Un cuento viejo
El destino de los capitales que acumula con esfuerzo, paciencia y hasta codicia cada país ha sido siempre un motivo de preocupación. ¿Por qué? Simplemente en razón que es un elemento vital para construir bienestar. De ahí que algunos les cautivan, llegan a adularlos y hasta se convierten en sus protectores. Otros en cambio los desprecian, sienten indisposición a una posible relación y lo tratan como si fuera un mal con el cual hay que convivir.
Lo cierto es que ambas visiones lo necesitan pues reconocen su papel dentro de una organización política y el rol que juega en la maquinaria económica. Los unos lo hacen propositivamente, mientras los segundos quieren ganarlo por imposición. Otra vez se aprecia lo que en muchos campos parecía superado: la lucha entre la razón y la fuerza.
Estas formas de mirar el desarrollo abren dos orientaciones de política económica: la una que descansa en los incentivos que exponencian la capacidad creativa del ser humano y la otra que se asienta en el control de las libertades de este ser superior. Y de este vértice se amplifican las diferencias conceptuales que llevan, mejor y más preciso podemos decir llevaron, a unos, a estados sociales y de bienestar superiores, mientras otros deambulan en el mismo plano de angustia e inequidad.

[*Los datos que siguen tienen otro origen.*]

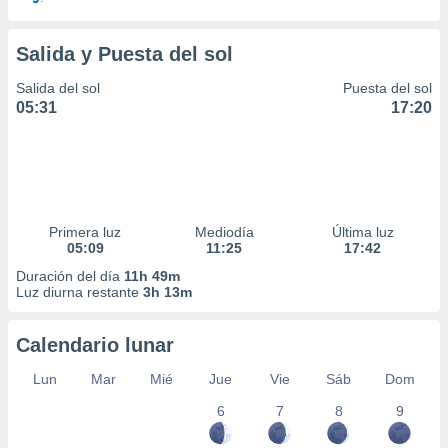
Salida y Puesta del sol
Salida del sol
Puesta del sol
05:31
17:20
Primera luz
Mediodía
Última luz
05:09
11:25
17:42
Duración del día
11h 49m
Luz diurna restante
3h 13m
Calendario lunar
Lun
Mar
Mié
Jue
Vie
Sáb
Dom
6
7
8
9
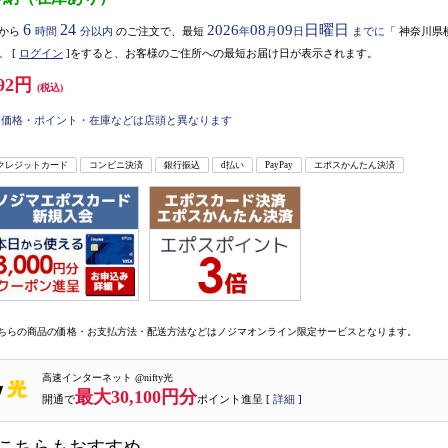
6
24
2026
08
09
日曜日
から
時間
分以内
のご注文で、最短
年
月
日
までに
「
神奈川県
。
[
ログイン
]をすると、お客様のご住所への最短お届け日が表示されます。
92円
(税込)
価格・ポイント・在庫などは店頭と異なります
クレジットカード
コンビニ決済
銀行振込
d払い
PayPay
エポスかんたん決済
ちらの商品の価格・お支払方法・配送方法などはノジマオンライン限定サービスとなります。
高速インターネット @nifty光
最大30,100円分
開通で
ポイント進呈 [
詳細
]
こちらもおすすめ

Y dentro de las tantas disimilitudes que arrancan de estas dos formas de concebir la vida, el mundo y las oportunidades, el tratamiento al capital es un precioso ejemplo del momento para ver si las fórmulas coercitivas inducen a cambios de conducta o agudizan una tendencia.
Bajo el lema de controlar e impedir la salida de capitales, el gobierno estableció en el 2007 un impuesto a estas transacciones del 0.5%, con el cual en teoría se produciría una reversión de los flujos y el país tendría, antes que un drenaje de dólares, un ingreso o por lo menos una situación neutra.
Después de un año de vigencia, subieron el impuesto al 1%, es decir lo doblaron por cuanto las cosas no salieron como creían; y, ahora otro año después lo volvieron a doblar porque los resultados siguen defraudando y por supuesto son exactamente los contrarios a los que buscaban. Pero la cosa no quedó ahí. También crearon un impuesto a los activos que se mantienen en el exterior, sin que ello tampoco consiga cambiar la conducta. Ahora buscan otros métodos e imponen nuevas decisiones, igualmente sin una lógica consistente, que es el alma mater de la economía, para alterar la forma como opera la organización financiera en un sistema de dolarización que no tiene prestamista de última instancia.
Se olvidan que los éxitos descansan en la confianza y no en la confrontación o el sofisma. La senda de la fuerza es un cuento viejo y conocido con resultados frustrantes.
DESTACADO
Los éxitos económicos descansan en la confianza y no en la confrontación, imposición o el sofisma.